Looking to extend the current bull run for enterprise software IPOs, Cloudera has taken the wraps off its prospectus and put itself on track to hit Wall Street in about a month. Assuming the debut follows that schedule, the heavily funded Hadoop vendor would be the third infrastructure software provider to come public in six weeks, following MuleSoft and Alteryx. Unlike the debuts of those two other software firms, however, Cloudera’s IPO will almost certainly be a down round.

Three years ago, when Cloudera’s quarterly revenue was less than half its current level, Intel acquired 22% of the company at a valuation of $4.1bn. Since then, both the company and other equity holders agreed that ‘quadra-unicorn’ valuation got a little ahead of itself and have priced Cloudera shares below Intel’s level of just less than $31 each. (In contrast, MuleSoft has more than doubled its final private market valuation on Wall Street.) Cloudera – along with its nine underwriters, led by Morgan Stanley, J.P. Morgan Securities and Allen & Co – should set the inaugural public market price for shares in about a month.

Because Wall Street likes to use a ‘known’ to help assign value to an ‘unknown,’ investors will look at Cloudera’s future trading valuation relative to the current trading valuation of fellow Hadoop provider Hortonworks. However, that comparison won’t particularly help Cloudera get any closer to its previous platinum valuation. Hortonworks currently has a market capitalization of just $650m, or 3.5x its 2016 revenue and 2.7x its forecast revenue for 2017.

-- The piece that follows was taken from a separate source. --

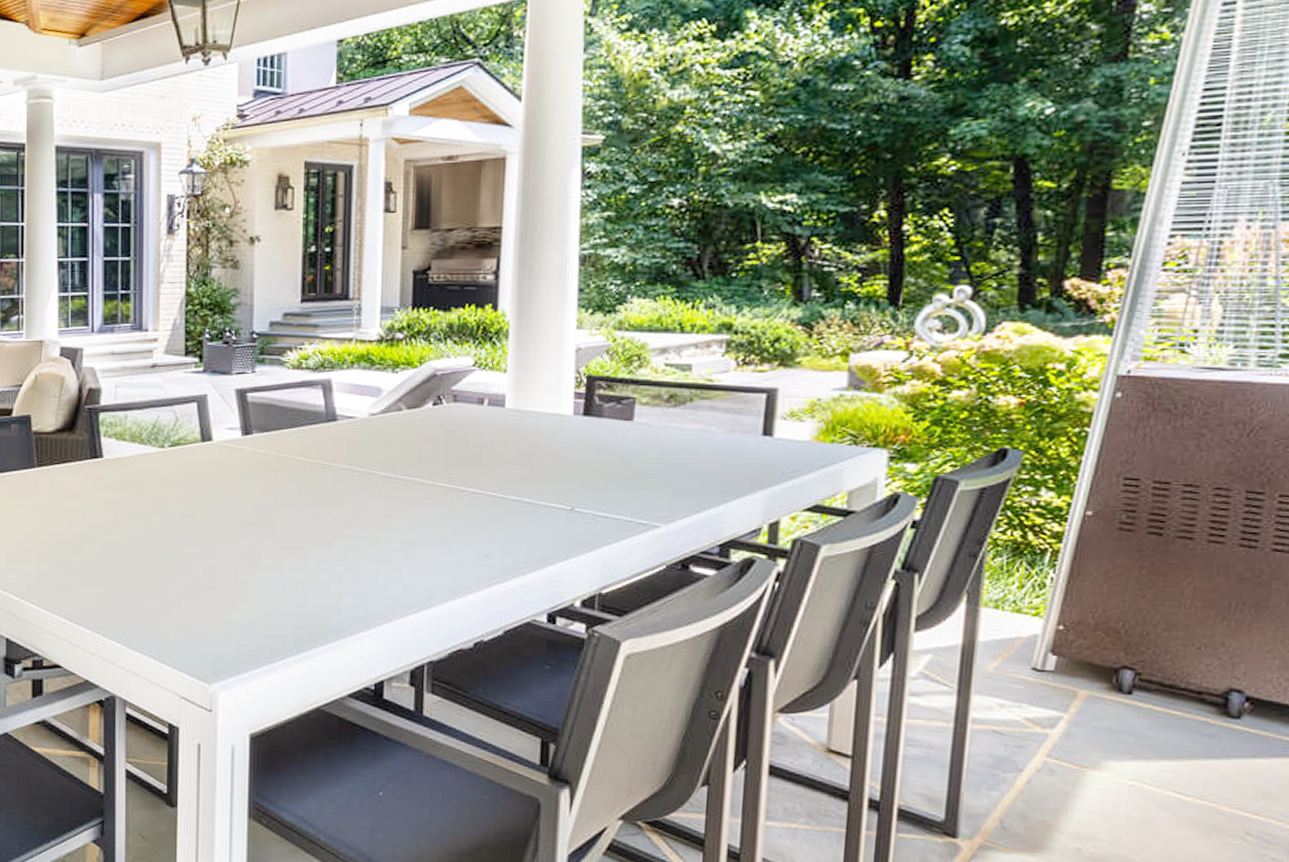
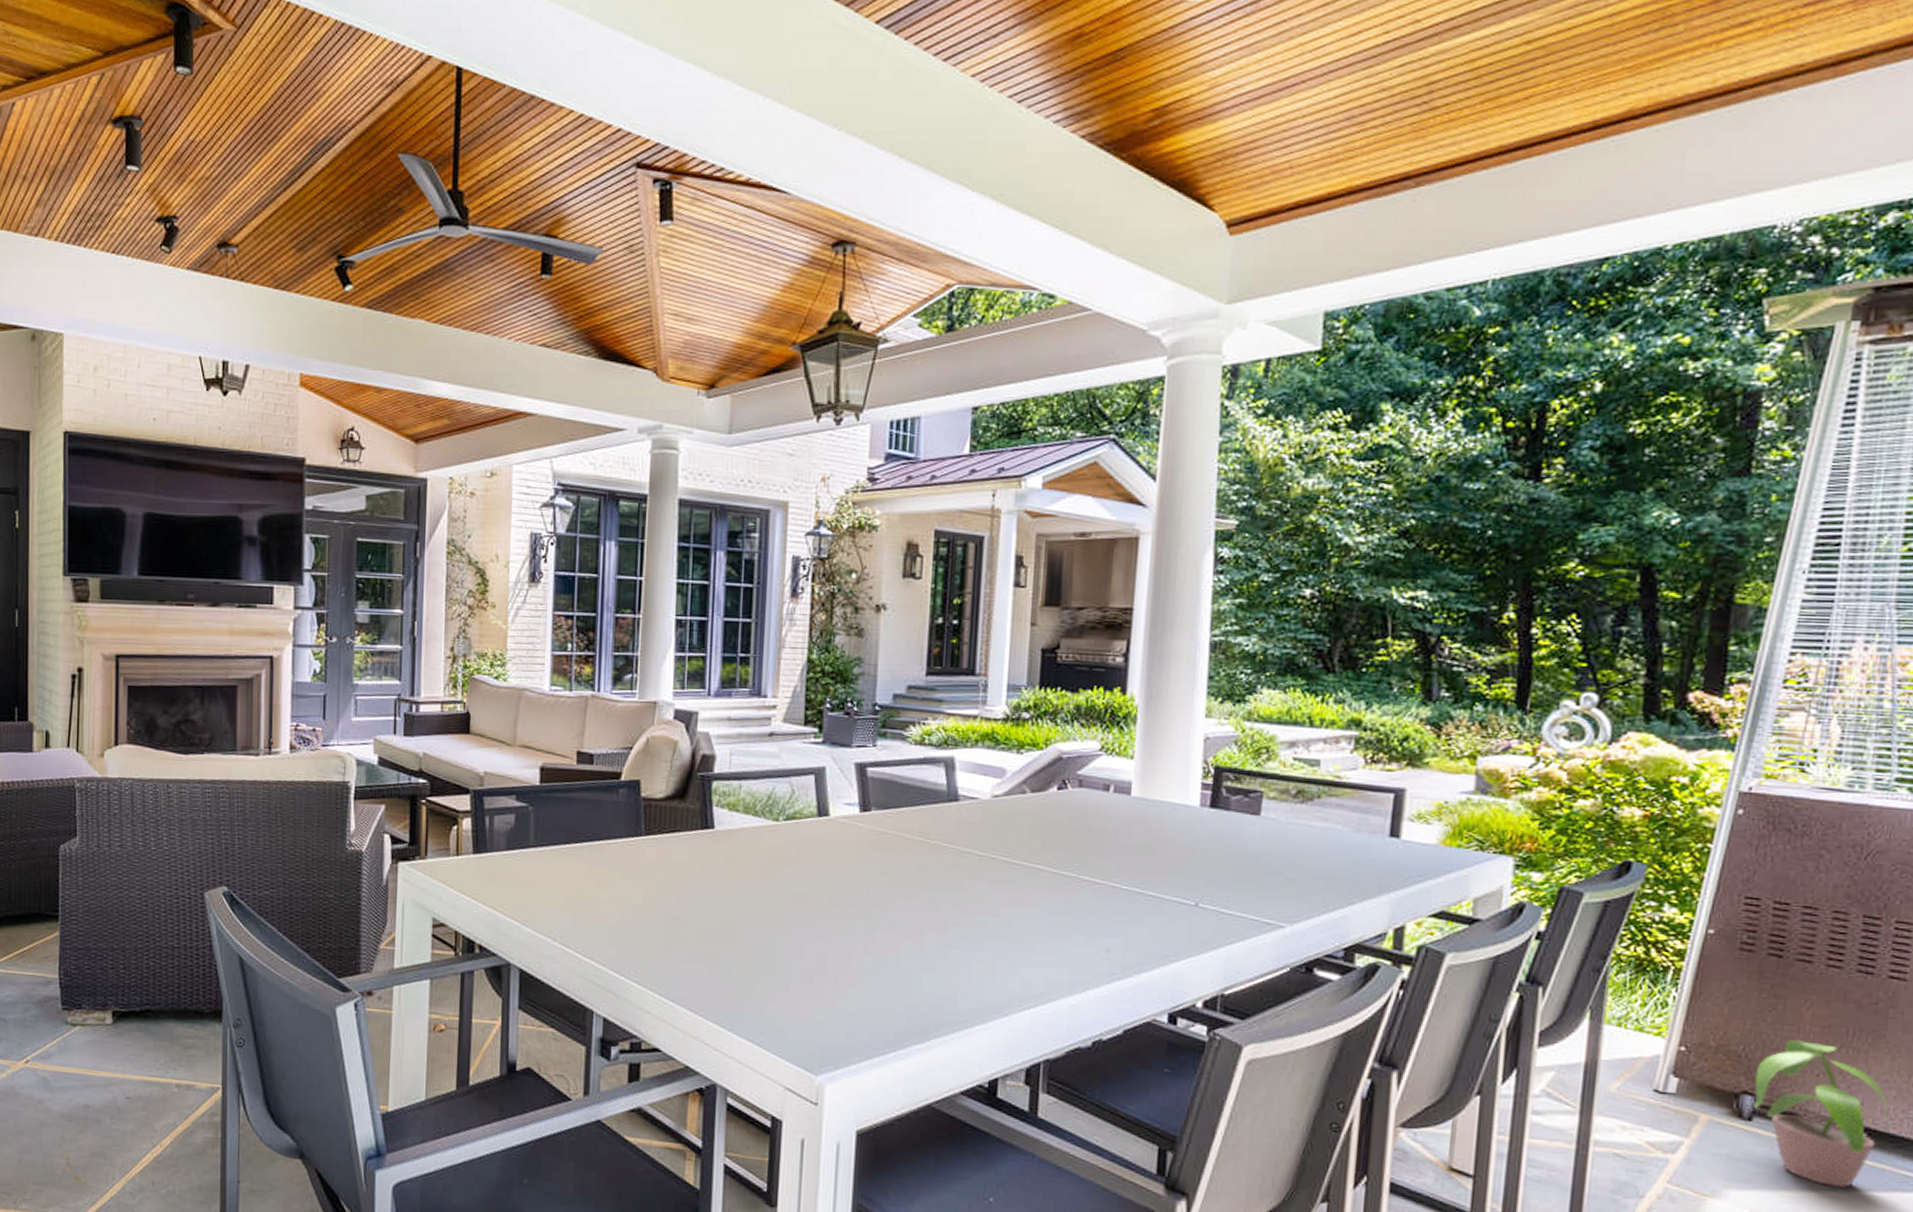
potted plant: none [1133,615,1274,755] -> present [1753,1040,1891,1188]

The two Hadoop-focused companies actually line up fairly closely with one another, financially. Cloudera and Hortonworks hemorrhage money, largely because of huge outlays on sales and marketing. (Both firms spend roughly twice as much on sales and marketing as they do on R&D.) Cloudera is nearly one-third bigger than Hortonworks, recording $261m in sales in its most recent fiscal year compared with $184m for Hortonworks. Both are growing at about 50%.

Within that revenue, both Cloudera and Hortonworks wrap a not-insignificant amount of professional services around their product, which weighs on their margins and, consequently, their valuations. Both are consciously shifting their revenue mix. Cloudera is further along in moving toward a ‘product’ company, with professional services accounting for 23% of revenue in its latest fiscal year compared with 32% for Hortonworks. That progress is also reflected in the fact that Cloudera’s gross margins are several percentage points higher than those at Hortonworks, although both are still low compared with pure software providers. (For instance, MuleSoft, which also has a professional services component, has gross margins in the mid-70% range, about seven percentage points higher than Cloudera.)

With its larger size and more-efficient model, Cloudera will undoubtedly command a premium to Hortonworks. (That will come as a relief to Cloudera because if Wall Street simply valued the company at the same multiple of trailing sales it gives Hortonworks, Cloudera wouldn’t even be a unicorn.) We’re pretty sure Cloudera will come to market with a ‘three-comma’ valuation, but it won’t be near the $4bn valuation Intel slapped on it. Perhaps Cloudera can grow into that one day, but it certainly won’t start out there.